(Adds CEO comment, detail, background, shares)
STOCKHOLM, Nov 29 (Reuters) - Swedish radiation therapy gear maker Elekta on Thursday reported an unexpected drop in operating profit for a second straight quarter but stood by its full-year sales and profitability forecast.
Operating profit in August-October fell to 393 million crowns ($43.5 million) from a year-ago 440 million, against a mean forecast in a Reuters poll of analysts for an increase to 449 million.
Elekta did not book any new orders in the quarter for its new radiation therapy system Unity, which is seen as an important future growth driver for the company.
Unity won approval in Europe in June and Chief Executive Richard Hausmann told Reuters he still expects U.S. approval by the end of the year.
Elekta, whose main rival is U.S. company Varian Medical Systems, said its gross margin shrank in the first half of the year due mainly to “unfavorable geographic and project mix”.

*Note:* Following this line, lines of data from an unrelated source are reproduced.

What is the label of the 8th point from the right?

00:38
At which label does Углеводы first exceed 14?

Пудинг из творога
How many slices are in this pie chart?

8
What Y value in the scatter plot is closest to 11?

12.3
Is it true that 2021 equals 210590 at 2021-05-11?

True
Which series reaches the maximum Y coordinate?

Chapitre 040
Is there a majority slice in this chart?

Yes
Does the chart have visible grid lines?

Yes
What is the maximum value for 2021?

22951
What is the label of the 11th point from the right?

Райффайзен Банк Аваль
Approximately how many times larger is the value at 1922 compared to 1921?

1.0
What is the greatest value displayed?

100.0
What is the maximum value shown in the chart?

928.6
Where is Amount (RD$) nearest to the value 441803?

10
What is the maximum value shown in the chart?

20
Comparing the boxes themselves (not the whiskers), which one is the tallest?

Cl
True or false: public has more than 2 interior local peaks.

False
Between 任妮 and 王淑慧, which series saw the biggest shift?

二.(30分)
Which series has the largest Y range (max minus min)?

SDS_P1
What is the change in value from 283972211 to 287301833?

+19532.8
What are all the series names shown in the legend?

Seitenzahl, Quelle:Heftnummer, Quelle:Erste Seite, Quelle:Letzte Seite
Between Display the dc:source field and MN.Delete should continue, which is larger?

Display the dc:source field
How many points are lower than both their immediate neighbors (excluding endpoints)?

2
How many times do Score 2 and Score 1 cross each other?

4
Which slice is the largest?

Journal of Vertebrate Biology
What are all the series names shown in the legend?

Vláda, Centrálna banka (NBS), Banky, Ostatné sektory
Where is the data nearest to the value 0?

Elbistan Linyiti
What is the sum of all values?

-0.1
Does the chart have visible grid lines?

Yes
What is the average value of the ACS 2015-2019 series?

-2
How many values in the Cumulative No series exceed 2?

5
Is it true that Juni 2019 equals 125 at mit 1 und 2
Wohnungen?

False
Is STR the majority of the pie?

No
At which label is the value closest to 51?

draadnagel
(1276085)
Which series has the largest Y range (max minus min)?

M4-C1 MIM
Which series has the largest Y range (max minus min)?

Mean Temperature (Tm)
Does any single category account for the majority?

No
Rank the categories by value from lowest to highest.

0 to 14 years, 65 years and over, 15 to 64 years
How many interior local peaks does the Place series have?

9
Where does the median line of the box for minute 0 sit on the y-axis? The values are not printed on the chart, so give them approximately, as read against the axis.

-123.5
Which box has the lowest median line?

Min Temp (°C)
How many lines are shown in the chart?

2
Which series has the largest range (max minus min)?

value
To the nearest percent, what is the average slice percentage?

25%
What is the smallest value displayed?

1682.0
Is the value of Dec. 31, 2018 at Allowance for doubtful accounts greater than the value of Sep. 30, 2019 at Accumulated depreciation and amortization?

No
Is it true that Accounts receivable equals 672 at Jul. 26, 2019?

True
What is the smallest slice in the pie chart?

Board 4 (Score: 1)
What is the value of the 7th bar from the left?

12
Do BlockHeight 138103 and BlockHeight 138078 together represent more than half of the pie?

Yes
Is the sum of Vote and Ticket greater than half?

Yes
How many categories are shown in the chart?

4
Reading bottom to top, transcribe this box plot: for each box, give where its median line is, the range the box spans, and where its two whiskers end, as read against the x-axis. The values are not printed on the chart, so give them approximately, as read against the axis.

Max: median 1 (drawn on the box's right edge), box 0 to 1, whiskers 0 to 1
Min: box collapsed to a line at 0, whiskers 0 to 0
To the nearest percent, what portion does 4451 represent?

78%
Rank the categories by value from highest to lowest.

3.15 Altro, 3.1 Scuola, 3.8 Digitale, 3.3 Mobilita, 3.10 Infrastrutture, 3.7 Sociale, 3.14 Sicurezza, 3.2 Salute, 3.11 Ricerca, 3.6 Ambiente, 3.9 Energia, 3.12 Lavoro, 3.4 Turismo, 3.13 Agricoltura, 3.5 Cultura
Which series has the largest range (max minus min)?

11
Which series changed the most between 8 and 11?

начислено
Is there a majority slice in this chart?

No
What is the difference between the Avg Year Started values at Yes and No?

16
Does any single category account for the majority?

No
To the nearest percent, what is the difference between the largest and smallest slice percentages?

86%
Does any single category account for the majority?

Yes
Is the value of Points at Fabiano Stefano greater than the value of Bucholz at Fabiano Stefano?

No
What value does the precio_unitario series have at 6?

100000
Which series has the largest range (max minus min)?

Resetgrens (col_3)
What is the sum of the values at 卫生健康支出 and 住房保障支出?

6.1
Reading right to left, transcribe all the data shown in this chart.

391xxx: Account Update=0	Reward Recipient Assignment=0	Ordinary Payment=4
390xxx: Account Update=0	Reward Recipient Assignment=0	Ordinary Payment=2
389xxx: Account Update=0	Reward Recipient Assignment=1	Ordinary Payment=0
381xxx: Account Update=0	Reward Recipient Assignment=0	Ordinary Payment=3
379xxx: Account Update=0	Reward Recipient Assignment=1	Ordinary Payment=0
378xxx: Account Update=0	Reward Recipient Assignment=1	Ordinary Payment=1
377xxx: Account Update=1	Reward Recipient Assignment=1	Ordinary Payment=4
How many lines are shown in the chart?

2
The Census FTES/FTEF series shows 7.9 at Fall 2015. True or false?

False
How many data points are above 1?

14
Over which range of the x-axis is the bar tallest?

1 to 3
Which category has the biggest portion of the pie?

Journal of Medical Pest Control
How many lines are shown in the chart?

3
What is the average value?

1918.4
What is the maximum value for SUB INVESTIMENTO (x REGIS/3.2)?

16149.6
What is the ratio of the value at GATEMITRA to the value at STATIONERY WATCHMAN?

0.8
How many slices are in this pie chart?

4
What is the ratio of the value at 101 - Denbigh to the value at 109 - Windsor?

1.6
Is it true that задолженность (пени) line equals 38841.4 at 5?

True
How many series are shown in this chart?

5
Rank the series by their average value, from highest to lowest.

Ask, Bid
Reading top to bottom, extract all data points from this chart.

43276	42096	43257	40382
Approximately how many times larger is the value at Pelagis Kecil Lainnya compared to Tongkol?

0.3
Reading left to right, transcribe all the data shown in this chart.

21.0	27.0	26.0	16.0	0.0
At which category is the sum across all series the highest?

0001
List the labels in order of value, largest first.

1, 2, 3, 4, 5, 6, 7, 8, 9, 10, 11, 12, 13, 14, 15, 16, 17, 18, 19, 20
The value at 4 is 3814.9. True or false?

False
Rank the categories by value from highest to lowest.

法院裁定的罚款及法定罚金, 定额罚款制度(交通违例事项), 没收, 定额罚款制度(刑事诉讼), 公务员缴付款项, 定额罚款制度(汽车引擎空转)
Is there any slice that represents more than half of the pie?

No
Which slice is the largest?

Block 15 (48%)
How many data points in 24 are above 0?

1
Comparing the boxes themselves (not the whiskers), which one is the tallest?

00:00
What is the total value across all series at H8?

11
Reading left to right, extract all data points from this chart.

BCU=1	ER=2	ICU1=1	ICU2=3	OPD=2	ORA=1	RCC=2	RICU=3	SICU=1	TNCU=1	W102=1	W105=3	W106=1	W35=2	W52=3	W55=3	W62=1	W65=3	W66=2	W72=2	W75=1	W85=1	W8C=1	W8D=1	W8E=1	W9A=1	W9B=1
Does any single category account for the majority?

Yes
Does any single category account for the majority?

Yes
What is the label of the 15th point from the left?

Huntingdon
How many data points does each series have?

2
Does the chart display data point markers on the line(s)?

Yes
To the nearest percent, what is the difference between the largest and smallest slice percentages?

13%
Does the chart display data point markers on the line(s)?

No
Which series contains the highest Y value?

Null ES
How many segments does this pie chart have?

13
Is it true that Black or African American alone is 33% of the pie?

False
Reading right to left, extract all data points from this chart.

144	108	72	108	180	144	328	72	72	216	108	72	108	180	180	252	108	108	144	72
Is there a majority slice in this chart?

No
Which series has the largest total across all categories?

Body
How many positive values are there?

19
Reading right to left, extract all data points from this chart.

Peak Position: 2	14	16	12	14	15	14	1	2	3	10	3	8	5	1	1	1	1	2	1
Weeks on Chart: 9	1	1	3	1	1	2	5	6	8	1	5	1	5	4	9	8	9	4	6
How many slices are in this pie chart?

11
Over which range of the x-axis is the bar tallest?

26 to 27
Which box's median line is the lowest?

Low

Gross order intake was up 2 percent based on constant exchange rates to 3.67 million crowns, slightly short of expectations.
Elekta has forecast 7 percent sales growth based on constant exchange rates and a profit margin before interest, tax and amortisation of around 20 percent for the full fiscal year.
In the first half of the year, they were 7 percent and 16 percent, respectively.
“We typically in the second half have stronger revenue and also a better mix so we are positive we are hitting this (outlook),” CEO Hausmann said.
Shares in Elekta, which has restructured after three years of falling profits, climbed more than 80 percent earlier this year, but have lost some of those gains since it announced new financial targets in September.
The shares opened 4 percent down on Thursday, taking the year-to-date increase to 50 percent.